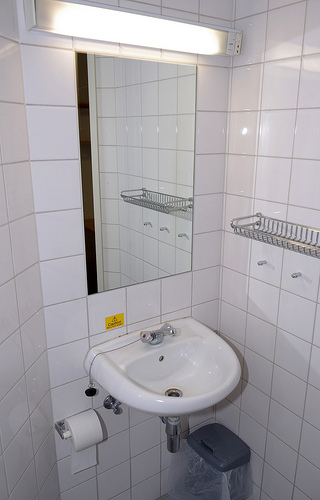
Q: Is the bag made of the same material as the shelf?
A: No, the bag is made of plastic and the shelf is made of metal.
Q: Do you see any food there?
A: No, there is no food.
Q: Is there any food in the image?
A: No, there is no food.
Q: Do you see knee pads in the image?
A: No, there are no knee pads.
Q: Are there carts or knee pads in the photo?
A: No, there are no knee pads or carts.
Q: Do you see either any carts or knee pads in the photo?
A: No, there are no knee pads or carts.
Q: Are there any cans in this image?
A: Yes, there is a can.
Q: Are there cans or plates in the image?
A: Yes, there is a can.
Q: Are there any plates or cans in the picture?
A: Yes, there is a can.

[Given exercise] Switch each "photo" in the records above to "snapshot" and write the records out again with nothing else changed. Leave the pictures out.

[Result]
Q: Is the bag made of the same material as the shelf?
A: No, the bag is made of plastic and the shelf is made of metal.
Q: Do you see any food there?
A: No, there is no food.
Q: Is there any food in the image?
A: No, there is no food.
Q: Do you see knee pads in the image?
A: No, there are no knee pads.
Q: Are there carts or knee pads in the snapshot?
A: No, there are no knee pads or carts.
Q: Do you see either any carts or knee pads in the snapshot?
A: No, there are no knee pads or carts.
Q: Are there any cans in this image?
A: Yes, there is a can.
Q: Are there cans or plates in the image?
A: Yes, there is a can.
Q: Are there any plates or cans in the picture?
A: Yes, there is a can.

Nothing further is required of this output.